*PROBLEM*: Update the entries below, putting "collected by" wherever "collectors" appears and leaving every other line unchanged.

*DATA FOR THIS EXERCISE*:
★ ★ ★ ★ ★ ★ ★

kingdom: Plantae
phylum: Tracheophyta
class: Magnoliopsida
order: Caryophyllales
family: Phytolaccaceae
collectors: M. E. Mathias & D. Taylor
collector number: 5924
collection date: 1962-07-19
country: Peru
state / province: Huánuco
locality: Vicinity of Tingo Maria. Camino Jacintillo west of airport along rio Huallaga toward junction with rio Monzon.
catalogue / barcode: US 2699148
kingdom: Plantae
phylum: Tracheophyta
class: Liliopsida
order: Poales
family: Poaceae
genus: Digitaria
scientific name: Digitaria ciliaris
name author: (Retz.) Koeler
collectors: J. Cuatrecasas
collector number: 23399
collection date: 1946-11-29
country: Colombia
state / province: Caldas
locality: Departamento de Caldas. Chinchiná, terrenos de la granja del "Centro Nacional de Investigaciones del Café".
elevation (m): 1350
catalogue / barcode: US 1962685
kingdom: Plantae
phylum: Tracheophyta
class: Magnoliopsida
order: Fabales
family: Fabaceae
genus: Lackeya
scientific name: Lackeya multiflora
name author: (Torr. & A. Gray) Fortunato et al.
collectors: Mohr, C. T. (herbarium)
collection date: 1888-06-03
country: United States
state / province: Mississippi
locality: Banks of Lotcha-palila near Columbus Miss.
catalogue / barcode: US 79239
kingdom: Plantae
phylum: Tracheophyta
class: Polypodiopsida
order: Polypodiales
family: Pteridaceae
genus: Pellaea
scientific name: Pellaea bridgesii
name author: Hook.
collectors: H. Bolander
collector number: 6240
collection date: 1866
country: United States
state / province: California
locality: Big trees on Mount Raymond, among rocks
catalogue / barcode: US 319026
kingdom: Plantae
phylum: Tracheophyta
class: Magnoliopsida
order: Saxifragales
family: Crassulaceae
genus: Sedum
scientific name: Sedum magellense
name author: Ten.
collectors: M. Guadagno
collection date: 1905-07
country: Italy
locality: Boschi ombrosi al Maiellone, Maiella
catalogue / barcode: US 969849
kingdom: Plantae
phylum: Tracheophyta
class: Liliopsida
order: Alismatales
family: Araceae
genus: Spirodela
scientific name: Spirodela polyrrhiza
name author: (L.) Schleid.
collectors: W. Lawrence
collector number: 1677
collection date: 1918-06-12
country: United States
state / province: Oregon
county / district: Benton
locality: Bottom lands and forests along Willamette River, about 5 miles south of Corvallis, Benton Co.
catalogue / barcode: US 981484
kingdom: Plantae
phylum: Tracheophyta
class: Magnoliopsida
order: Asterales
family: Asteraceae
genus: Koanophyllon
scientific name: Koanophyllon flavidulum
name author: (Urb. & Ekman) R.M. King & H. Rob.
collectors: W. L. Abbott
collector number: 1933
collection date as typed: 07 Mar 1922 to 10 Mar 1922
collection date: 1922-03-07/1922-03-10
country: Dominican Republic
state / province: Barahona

★ ★ ★ ★ ★ ★ ★

*THE RESPONSE*:
kingdom: Plantae
phylum: Tracheophyta
class: Magnoliopsida
order: Caryophyllales
family: Phytolaccaceae
collected by: M. E. Mathias & D. Taylor
collector number: 5924
collection date: 1962-07-19
country: Peru
state / province: Huánuco
locality: Vicinity of Tingo Maria. Camino Jacintillo west of airport along rio Huallaga toward junction with rio Monzon.
catalogue / barcode: US 2699148
kingdom: Plantae
phylum: Tracheophyta
class: Liliopsida
order: Poales
family: Poaceae
genus: Digitaria
scientific name: Digitaria ciliaris
name author: (Retz.) Koeler
collected by: J. Cuatrecasas
collector number: 23399
collection date: 1946-11-29
country: Colombia
state / province: Caldas
locality: Departamento de Caldas. Chinchiná, terrenos de la granja del "Centro Nacional de Investigaciones del Café".
elevation (m): 1350
catalogue / barcode: US 1962685
kingdom: Plantae
phylum: Tracheophyta
class: Magnoliopsida
order: Fabales
family: Fabaceae
genus: Lackeya
scientific name: Lackeya multiflora
name author: (Torr. & A. Gray) Fortunato et al.
collected by: Mohr, C. T. (herbarium)
collection date: 1888-06-03
country: United States
state / province: Mississippi
locality: Banks of Lotcha-palila near Columbus Miss.
catalogue / barcode: US 79239
kingdom: Plantae
phylum: Tracheophyta
class: Polypodiopsida
order: Polypodiales
family: Pteridaceae
genus: Pellaea
scientific name: Pellaea bridgesii
name author: Hook.
collected by: H. Bolander
collector number: 6240
collection date: 1866
country: United States
state / province: California
locality: Big trees on Mount Raymond, among rocks
catalogue / barcode: US 319026
kingdom: Plantae
phylum: Tracheophyta
class: Magnoliopsida
order: Saxifragales
family: Crassulaceae
genus: Sedum
scientific name: Sedum magellense
name author: Ten.
collected by: M. Guadagno
collection date: 1905-07
country: Italy
locality: Boschi ombrosi al Maiellone, Maiella
catalogue / barcode: US 969849
kingdom: Plantae
phylum: Tracheophyta
class: Liliopsida
order: Alismatales
family: Araceae
genus: Spirodela
scientific name: Spirodela polyrrhiza
name author: (L.) Schleid.
collected by: W. Lawrence
collector number: 1677
collection date: 1918-06-12
country: United States
state / province: Oregon
county / district: Benton
locality: Bottom lands and forests along Willamette River, about 5 miles south of Corvallis, Benton Co.
catalogue / barcode: US 981484
kingdom: Plantae
phylum: Tracheophyta
class: Magnoliopsida
order: Asterales
family: Asteraceae
genus: Koanophyllon
scientific name: Koanophyllon flavidulum
name author: (Urb. & Ekman) R.M. King & H. Rob.
collected by: W. L. Abbott
collector number: 1933
collection date as typed: 07 Mar 1922 to 10 Mar 1922
collection date: 1922-03-07/1922-03-10
country: Dominican Republic
state / province: Barahona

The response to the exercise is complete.